Last reviewed 8 January 2019

On 23 November 2018, the Environment Agency (EA) announced that it had accepted an offer from Wessex Water to pay a record £975,000 to achieve equivalent environmental benefits following sewage spills on the Dorset coast. The company also offered £25,000 compensation to the RNLI, taking the total payment to £1 million.

The Facts

The EA said that Wessex Water was owner and operator of a sewage treatment works near Swanage Bay, Dorset. Between 2016 and 2017, a series of sewage spillages occurred, where an estimated 142,000m3 of sewage was discharged into the sea.

The treatment works’ permit allowed for discharges from three separate outfalls. Discharges should only occur when flows exceed limits specified in the permit. Swanage Sewage Treatment Works had previously operated to a high standard, but it had deteriorated around the time of the discharges, resulting in a loss in storage capacity. Following a storm on 1 August 2016, extra flows entered the works. As there was nowhere to store the incoming flows, it resulted in unconsented discharges leaking into Swanage Bay. Wessex Water failed to report the discharges until three days later.

One of the sewage spills was witnessed by a local RNLI lifeboat crew who sailed through a plume of raw sewage off Peverill Point on 1 August 2016. They subsequently complained to Wessex Water and the local authority. Another sewage spillage happened during the 2016 Swanage carnival weekend. On 5 August 2016, the continuing discharges prompted the local council to erect warning signs on Swanage beach.

Swanage Sewage Treatment Works now operates in compliance with its permit and has been since April 2018.

The Decision

Wessex Water admitted failing to comply with the site’s environmental permit on various dates between 31 July 2016 and 3 August 2017. They subsequently offered the following:

£400,000 towards a local authority flood defence scheme in Swanage. Swanage town centre lies within a flood risk zone, where temporary defences are deployed to help protect local businesses and properties. The contribution offered by Wessex Water will improve the level of flood protection in the town, thereby benefiting local residents and businesses.

£400,000 to Dorset Waste Partnership to fund the development of a doorstep recycling service for domestic fat, oil and grease. The money will be used to help determine the facilities needed for the service and fund additional resources to assist with recycling.

£100,000 towards the Dorset Litter Free Coast and Sea Project.

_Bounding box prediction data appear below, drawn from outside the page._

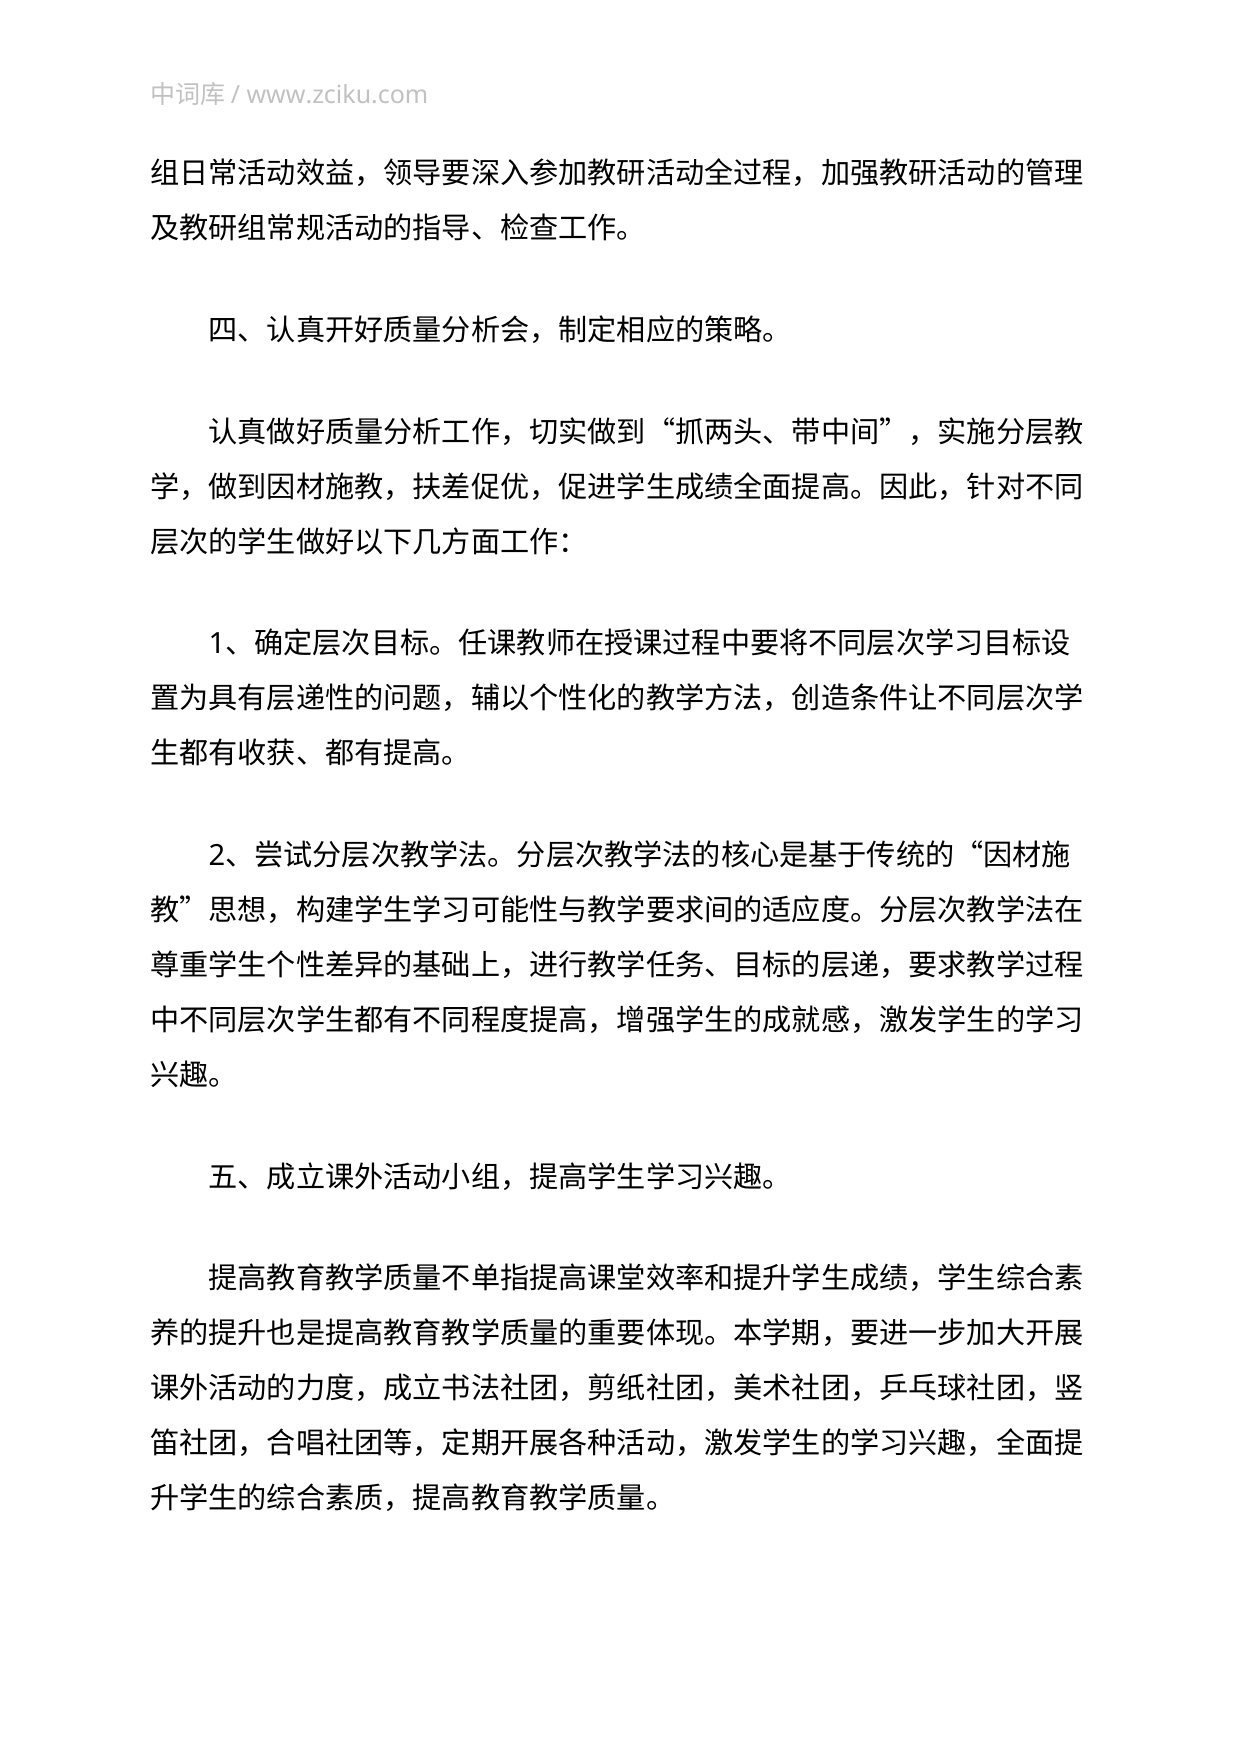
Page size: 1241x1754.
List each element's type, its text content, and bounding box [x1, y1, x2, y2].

text 四、认真开好质量分析会，制定相应的策略。 [150, 307, 1090, 349]
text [150, 150, 1090, 247]
text 提高教育教学质量不单指提高课堂效率和提升学生成绩，学生综合素养的提升也是提高教育教学质量的重要体现。本学期，要进一步加大开展课外活动的力度，成立书法社团，剪纸社团，美术社团，乒乓球社团，竖笛社团，合唱社团等，定期开展各种活动，激发学生的学习兴趣，全面提升学生的综合素质，提高教育教学质量。 [150, 1255, 1090, 1517]
text 2、尝试分层次教学法。分层次教学法的核心是基于传统的“因材施教”思想，构建学生学习可能性与教学要求间的适应度。分层次教学法在尊重学生个性差异的基础上，进行教学任务、目标的层递，要求教学过程中不同层次学生都有不同程度提高，增强学生的成就感，激发学生的学习兴趣。 [150, 832, 1090, 1094]
text 五、成立课外活动小组，提高学生学习兴趣。 [150, 1153, 1090, 1195]
text 认真做好质量分析工作，切实做到“抓两头、带中间”，实施分层教学，做到因材施教，扶差促优，促进学生成绩全面提高。因此，针对不同层次的学生做好以下几方面工作： [150, 408, 1090, 561]
text 1、确定层次目标。任课教师在授课过程中要将不同层次学习目标设置为具有层递性的问题，辅以个性化的教学方法，创造条件让不同层次学生都有收获、都有提高。 [150, 620, 1090, 772]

£75,000 to the Durlston Country Park and Nature Reserve. The donation will enable the provision of equipment for animal surveys and raise awareness and promote management of the rich local environment.

The company also offered £25,000 compensation to Swanage RNLI Lifeboat Station as an impacted third party, taking the total payout to £1 million. The package is the highest ever accepted in England.

After consideration, the EA accepted Wessex Water’s enforcement undertaking on the basis that the company had accepted breaching the legislation, and payments totalling £975,000 would secure improvements to the environment including flood defence and measures to tackle fats, oil and grease — which can cause pollution to rivers and coastal waters if poured down the sink. Mark Sitton-Kent from the EA said:

When water companies damage the environment by illegally polluting water the Environment Agency will take tough enforcement action against them including civil sanctions.

This record pay-out will secure a range of environmental improvements for the local community, tourism and future water quality.


An Enforcement Undertaking is part of a legal agreement which is a form of Civil Sanction. It requires a company or individual offering to put right what went wrong and compensate people and the environment. Prior to this enforcement undertaking, the previous highest was £650,752 paid by Costcutter Supermarkets Group Limited to the Waste and Resources Action Programme (WRAP) charity in 2017 for offences under the Producer Responsibility Obligations (Packaging Waste) Regulations 2007. The highest previous financial contribution from a water company was £375,000 paid by Northumbrian Water Limited in relation to pollution incidents from one of its sewage pumping stations between 2015 and 2016, which was formally accepted in December 2016.

The EA has previously accepted four other enforcement undertakings from Wessex Water, the highest of which was £200,000 for an enforcement undertaking relating to Wick St Lawrence, Somerset. The money was split between a number of charities and organisations to help fund environmental projects.

It seems that the EA are increasingly willing to accept enforcement undertakings. The important features seem to be whether there is the intention to rectify the damage caused by polluting incidents and the ability of the company to pay. As such, even with large scale polluting incidents following inappropriate waste management, companies should be mindful of their ability to offer enforcement undertakings.